Foot roasting is a method of torture used since ancient times.

==Ancient Rome==
The Romans immobilized the prisoner and pressed red-hot iron plates to the soles of his feet. The Spanish Inquisition bound the prisoner face-upward to the rack with his bare feet secured in a stocks. The soles of the feet were basted with lard or oil and slowly barbecued over a brazier of burning coals. A screen could be interposed between the feet and the coals to modulate the exposure, while a bellows controlled the intensity of the flame. A version that consisted of a chair with integrated foot stocks was referred to as the Spanish chair, but this is readily confused with the Iron chair. By way of contrast, in the Brittany chair, the coals were held in a movable iron tray which could be cranked upward until it actually made contact with the feet. Added diversions included placing slivers of hot coals between the toes, or suspending the prisoner head-downward and placing hot coals directly on the soles. The destruction of the Order of the Knights Templars is credited largely to foot roasting, which was committed with savagery sufficient to, literally, drive the sufferers to insanity; Knights also had their toes denailed.

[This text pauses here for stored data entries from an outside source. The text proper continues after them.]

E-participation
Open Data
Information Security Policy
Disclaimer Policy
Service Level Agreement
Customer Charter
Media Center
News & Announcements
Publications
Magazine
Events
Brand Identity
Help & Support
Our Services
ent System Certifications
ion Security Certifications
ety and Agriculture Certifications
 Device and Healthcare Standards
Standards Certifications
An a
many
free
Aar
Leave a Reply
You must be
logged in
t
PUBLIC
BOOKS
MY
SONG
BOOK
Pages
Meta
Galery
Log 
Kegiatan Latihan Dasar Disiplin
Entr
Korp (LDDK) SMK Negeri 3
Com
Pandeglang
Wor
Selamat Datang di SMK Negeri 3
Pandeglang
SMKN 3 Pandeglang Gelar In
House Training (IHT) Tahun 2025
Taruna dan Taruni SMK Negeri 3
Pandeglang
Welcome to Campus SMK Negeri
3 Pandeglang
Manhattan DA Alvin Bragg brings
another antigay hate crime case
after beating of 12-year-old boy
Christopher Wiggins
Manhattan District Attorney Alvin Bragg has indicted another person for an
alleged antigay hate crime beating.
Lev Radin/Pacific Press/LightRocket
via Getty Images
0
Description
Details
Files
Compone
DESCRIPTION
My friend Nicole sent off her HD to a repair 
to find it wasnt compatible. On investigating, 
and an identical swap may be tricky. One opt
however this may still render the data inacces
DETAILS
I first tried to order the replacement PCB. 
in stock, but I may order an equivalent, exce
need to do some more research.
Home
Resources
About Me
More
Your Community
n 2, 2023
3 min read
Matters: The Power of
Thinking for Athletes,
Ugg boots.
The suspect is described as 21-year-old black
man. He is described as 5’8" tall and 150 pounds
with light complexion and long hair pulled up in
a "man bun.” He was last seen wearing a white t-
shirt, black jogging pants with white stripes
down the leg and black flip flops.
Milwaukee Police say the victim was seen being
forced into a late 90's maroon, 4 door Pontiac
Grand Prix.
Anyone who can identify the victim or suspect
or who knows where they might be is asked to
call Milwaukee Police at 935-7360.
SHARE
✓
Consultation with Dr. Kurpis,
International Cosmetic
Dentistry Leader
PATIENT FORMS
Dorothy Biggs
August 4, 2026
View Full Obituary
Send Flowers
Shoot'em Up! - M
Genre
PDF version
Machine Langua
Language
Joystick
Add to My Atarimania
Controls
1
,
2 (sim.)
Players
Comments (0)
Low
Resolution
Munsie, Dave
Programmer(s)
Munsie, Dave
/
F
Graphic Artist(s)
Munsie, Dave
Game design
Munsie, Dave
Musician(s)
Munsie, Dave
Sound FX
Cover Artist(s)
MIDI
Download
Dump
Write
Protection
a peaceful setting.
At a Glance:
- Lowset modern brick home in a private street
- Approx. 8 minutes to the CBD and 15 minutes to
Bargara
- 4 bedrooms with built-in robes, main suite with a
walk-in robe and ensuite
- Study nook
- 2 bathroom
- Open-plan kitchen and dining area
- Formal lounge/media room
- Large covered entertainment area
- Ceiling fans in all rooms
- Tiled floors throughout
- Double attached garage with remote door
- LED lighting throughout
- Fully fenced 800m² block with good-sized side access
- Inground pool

It horrifies our sensibilities that even young children were occasionally subjected to the foot roasting torture. The underlying theory was that the shock and horror of the unbelievably savage agony would likely induce immediate compliance with the torturer's demands, thereby restricting physical injury to an absolute minimum.

== Brittany ==
In Brittany, a torture chair was used that immobilized the feet and provided a movable tray of coals that could be cranked up and down, eventually making physical contact with the soles of the feet.

== Star kicking ==
A form of torture called "star kicking" supposedly began with Countess Elizabeth Bathory, who derived sadistic pleasure from placing oiled bits of paper or string between her prisoners’ toes and lighting the material on fire, inflicting savage burns.